Find and copy each line of the records where the string "你太棒了" shows up.

_ _ _ _ _ _ _

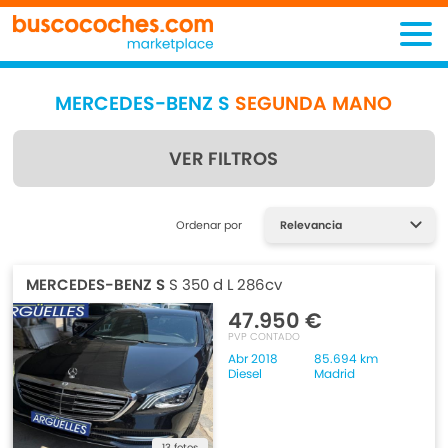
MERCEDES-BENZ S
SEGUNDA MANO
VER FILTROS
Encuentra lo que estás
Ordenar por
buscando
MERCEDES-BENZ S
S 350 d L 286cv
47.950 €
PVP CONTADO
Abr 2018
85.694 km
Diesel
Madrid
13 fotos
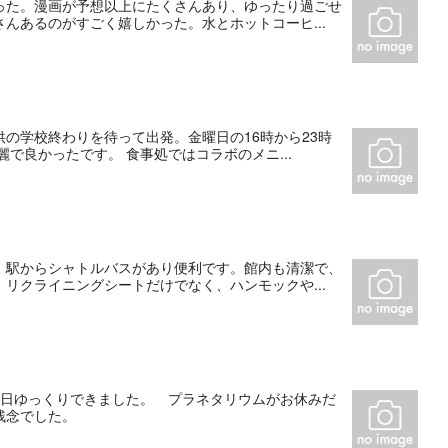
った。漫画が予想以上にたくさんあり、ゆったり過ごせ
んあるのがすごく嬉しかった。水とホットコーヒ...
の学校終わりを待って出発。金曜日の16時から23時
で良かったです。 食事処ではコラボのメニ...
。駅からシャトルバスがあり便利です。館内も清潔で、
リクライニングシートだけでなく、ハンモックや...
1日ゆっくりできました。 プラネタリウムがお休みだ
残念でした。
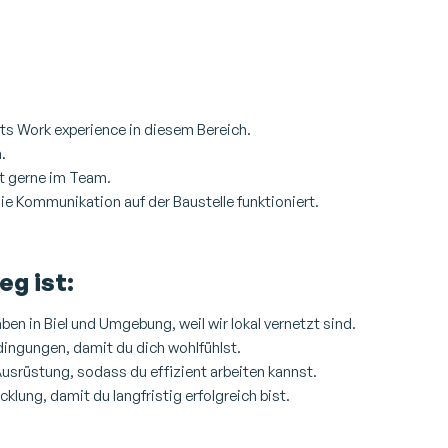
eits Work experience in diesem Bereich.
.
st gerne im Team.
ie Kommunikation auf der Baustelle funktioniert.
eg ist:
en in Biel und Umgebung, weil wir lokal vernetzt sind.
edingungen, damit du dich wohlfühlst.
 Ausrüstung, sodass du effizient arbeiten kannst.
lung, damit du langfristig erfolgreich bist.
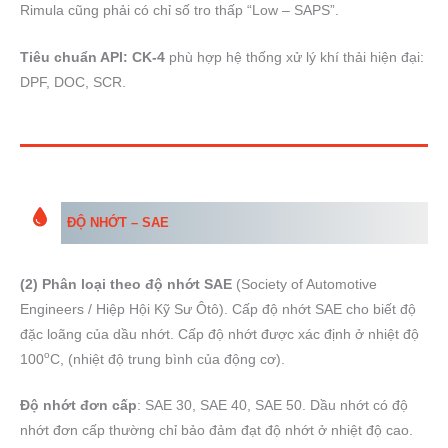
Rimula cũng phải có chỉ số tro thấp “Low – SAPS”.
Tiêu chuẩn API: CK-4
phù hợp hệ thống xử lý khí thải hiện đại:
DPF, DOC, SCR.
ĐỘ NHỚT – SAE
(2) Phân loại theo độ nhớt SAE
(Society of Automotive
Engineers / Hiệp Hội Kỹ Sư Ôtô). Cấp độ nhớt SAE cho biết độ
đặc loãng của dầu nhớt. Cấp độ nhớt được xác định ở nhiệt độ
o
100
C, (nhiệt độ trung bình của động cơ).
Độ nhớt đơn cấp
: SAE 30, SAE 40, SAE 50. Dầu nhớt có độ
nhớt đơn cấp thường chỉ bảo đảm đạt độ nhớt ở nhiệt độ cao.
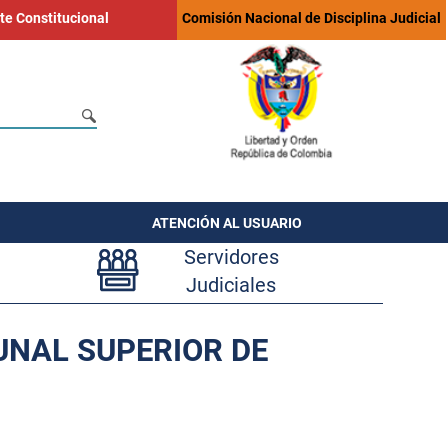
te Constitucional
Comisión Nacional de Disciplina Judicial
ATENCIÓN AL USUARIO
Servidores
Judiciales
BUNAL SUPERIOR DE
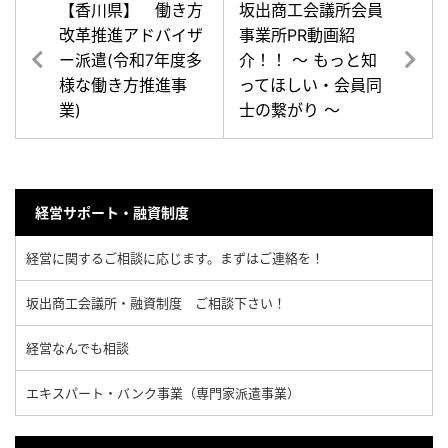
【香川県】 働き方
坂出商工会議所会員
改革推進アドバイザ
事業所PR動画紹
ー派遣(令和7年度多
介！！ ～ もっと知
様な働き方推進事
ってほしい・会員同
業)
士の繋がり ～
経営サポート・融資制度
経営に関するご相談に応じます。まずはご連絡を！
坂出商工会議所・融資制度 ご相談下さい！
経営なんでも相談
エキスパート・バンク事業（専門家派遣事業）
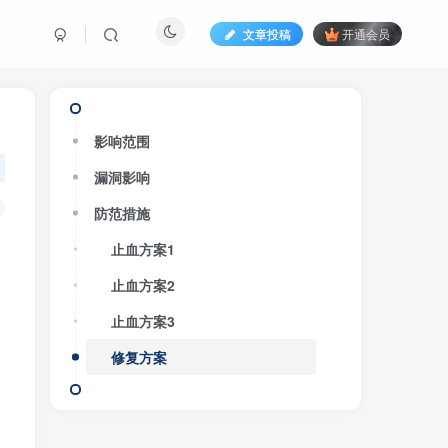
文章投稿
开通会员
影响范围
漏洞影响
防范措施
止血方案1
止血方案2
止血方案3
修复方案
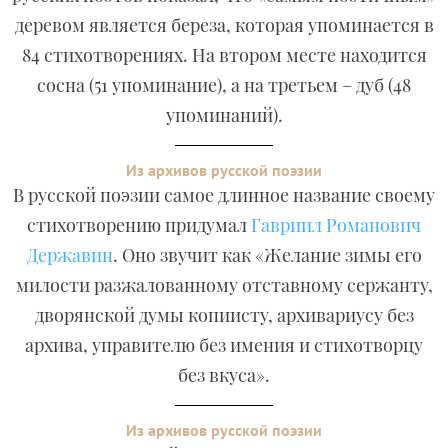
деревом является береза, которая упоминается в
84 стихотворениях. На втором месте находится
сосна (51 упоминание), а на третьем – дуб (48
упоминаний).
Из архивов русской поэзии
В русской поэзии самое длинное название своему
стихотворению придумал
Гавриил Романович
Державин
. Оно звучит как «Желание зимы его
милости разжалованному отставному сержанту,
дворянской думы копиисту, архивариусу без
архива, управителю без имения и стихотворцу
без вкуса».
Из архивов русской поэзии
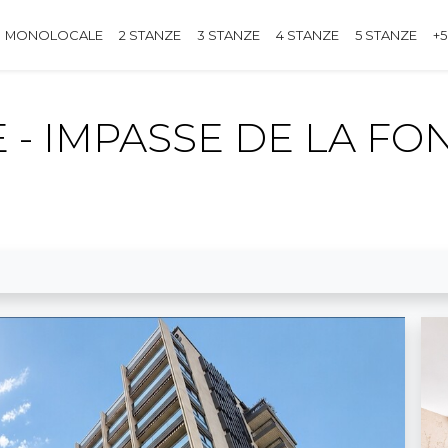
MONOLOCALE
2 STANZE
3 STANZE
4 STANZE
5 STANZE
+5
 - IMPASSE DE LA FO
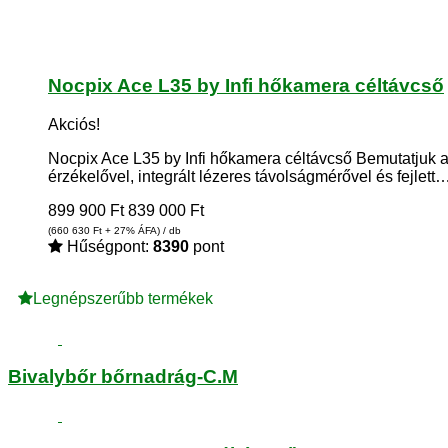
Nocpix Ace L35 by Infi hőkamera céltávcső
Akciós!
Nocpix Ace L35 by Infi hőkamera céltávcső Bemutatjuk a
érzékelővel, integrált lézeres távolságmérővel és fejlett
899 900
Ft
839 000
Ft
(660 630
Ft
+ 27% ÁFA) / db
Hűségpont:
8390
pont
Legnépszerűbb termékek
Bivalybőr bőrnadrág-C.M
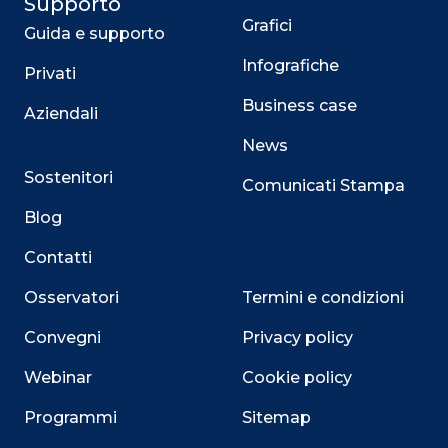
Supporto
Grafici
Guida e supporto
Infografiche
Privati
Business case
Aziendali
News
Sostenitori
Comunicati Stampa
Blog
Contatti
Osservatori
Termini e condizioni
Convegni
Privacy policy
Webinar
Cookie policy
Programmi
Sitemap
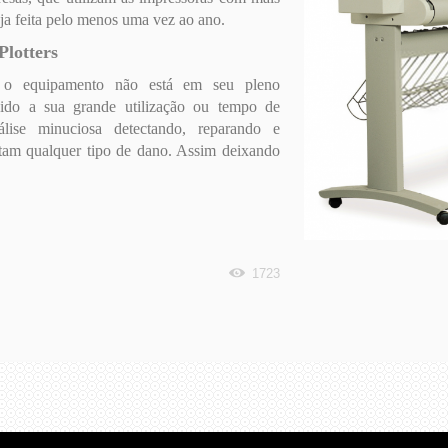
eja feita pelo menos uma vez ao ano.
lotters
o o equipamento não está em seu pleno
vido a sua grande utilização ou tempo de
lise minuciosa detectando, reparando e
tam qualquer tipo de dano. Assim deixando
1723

_ _ _ _ _ _ _

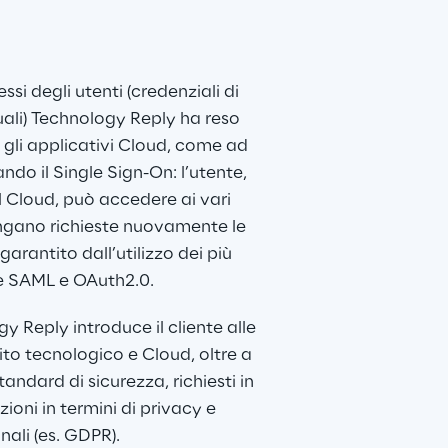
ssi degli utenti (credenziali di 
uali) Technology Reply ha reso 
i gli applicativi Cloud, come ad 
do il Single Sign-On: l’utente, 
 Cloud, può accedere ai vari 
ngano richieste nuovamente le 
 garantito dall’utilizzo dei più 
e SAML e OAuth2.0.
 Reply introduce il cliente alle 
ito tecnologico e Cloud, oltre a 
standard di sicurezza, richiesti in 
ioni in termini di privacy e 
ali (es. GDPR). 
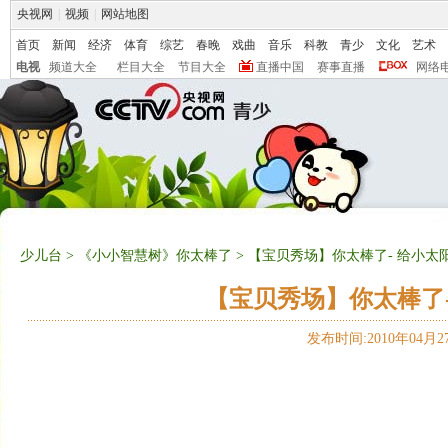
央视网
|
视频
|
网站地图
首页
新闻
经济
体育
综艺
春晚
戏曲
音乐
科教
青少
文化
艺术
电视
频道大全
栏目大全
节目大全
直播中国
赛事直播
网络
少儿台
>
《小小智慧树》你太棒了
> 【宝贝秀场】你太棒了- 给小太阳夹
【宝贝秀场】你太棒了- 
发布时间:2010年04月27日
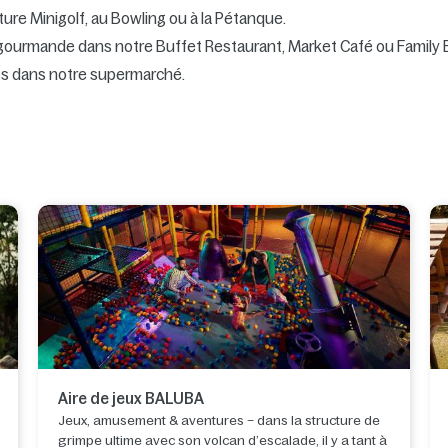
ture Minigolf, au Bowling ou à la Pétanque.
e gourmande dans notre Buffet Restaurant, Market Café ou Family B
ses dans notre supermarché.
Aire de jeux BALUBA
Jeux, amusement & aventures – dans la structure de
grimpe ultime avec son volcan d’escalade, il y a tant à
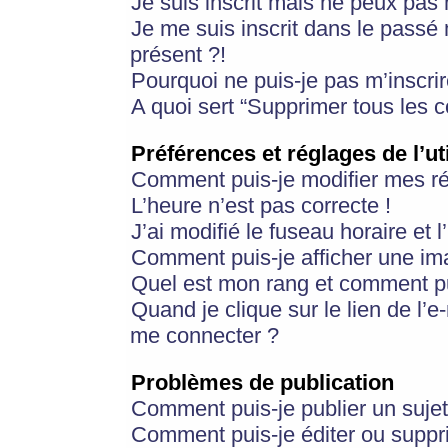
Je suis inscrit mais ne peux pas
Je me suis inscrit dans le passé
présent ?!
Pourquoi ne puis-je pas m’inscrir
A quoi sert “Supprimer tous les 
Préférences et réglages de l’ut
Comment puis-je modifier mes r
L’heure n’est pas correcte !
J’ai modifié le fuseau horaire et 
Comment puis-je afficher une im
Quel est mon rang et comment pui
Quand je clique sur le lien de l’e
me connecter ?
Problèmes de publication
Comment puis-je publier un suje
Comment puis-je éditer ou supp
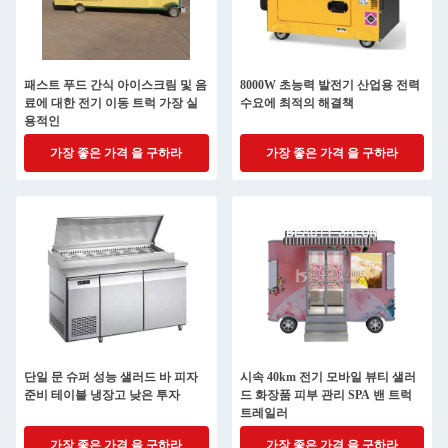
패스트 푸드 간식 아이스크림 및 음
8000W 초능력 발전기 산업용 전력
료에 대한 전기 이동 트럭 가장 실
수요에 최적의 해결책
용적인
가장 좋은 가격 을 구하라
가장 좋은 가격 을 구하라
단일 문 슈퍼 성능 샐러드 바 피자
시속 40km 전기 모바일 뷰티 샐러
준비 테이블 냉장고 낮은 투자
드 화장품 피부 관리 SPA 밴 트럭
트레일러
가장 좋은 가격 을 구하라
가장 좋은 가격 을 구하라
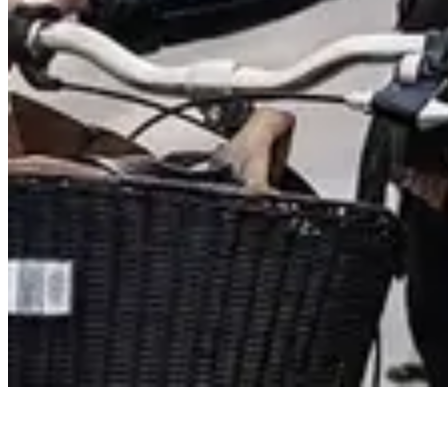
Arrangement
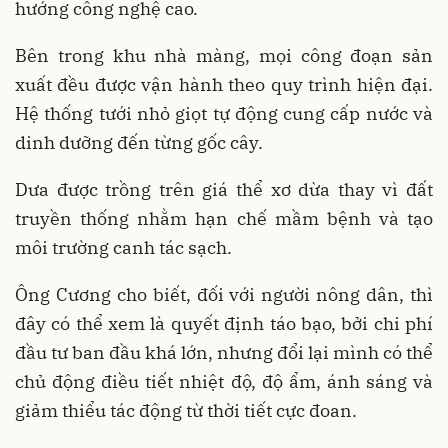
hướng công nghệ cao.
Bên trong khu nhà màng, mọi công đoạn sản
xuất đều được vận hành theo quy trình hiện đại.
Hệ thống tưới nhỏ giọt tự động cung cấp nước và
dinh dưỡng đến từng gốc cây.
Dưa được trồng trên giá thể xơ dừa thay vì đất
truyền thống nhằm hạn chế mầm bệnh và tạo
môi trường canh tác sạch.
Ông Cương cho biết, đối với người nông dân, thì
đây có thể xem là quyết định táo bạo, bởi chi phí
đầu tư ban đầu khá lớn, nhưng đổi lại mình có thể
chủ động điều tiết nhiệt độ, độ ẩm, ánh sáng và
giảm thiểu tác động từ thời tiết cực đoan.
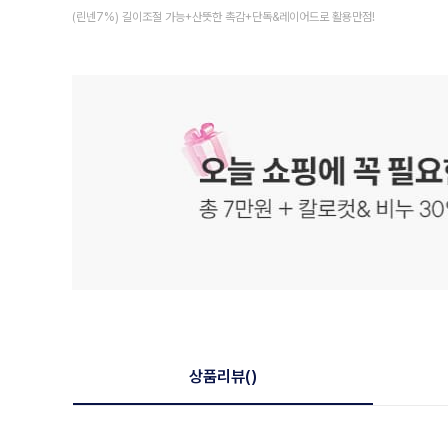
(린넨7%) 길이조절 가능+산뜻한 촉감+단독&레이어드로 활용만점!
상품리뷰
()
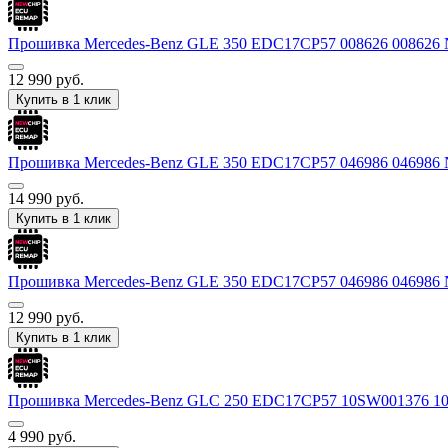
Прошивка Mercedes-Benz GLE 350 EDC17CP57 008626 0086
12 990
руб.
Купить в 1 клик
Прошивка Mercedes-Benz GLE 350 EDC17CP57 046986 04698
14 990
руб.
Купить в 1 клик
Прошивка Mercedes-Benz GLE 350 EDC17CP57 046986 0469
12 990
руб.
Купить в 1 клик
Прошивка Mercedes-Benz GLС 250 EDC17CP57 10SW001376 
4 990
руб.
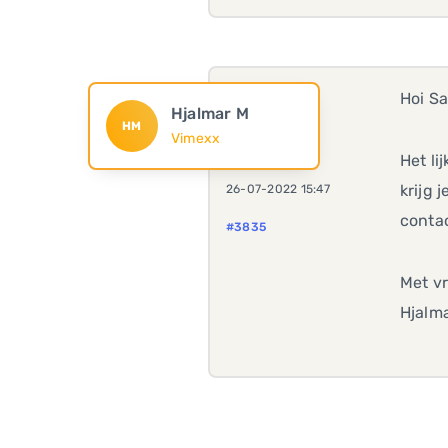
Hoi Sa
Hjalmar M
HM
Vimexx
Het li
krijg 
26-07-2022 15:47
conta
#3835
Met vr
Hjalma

_ _ _ _ _ _ _

■ **Completed exercise**:
《小小智慧树》你太棒了
> 【宝贝秀场】你太棒了- 给小太阳夹
【宝贝秀场】你太棒了- 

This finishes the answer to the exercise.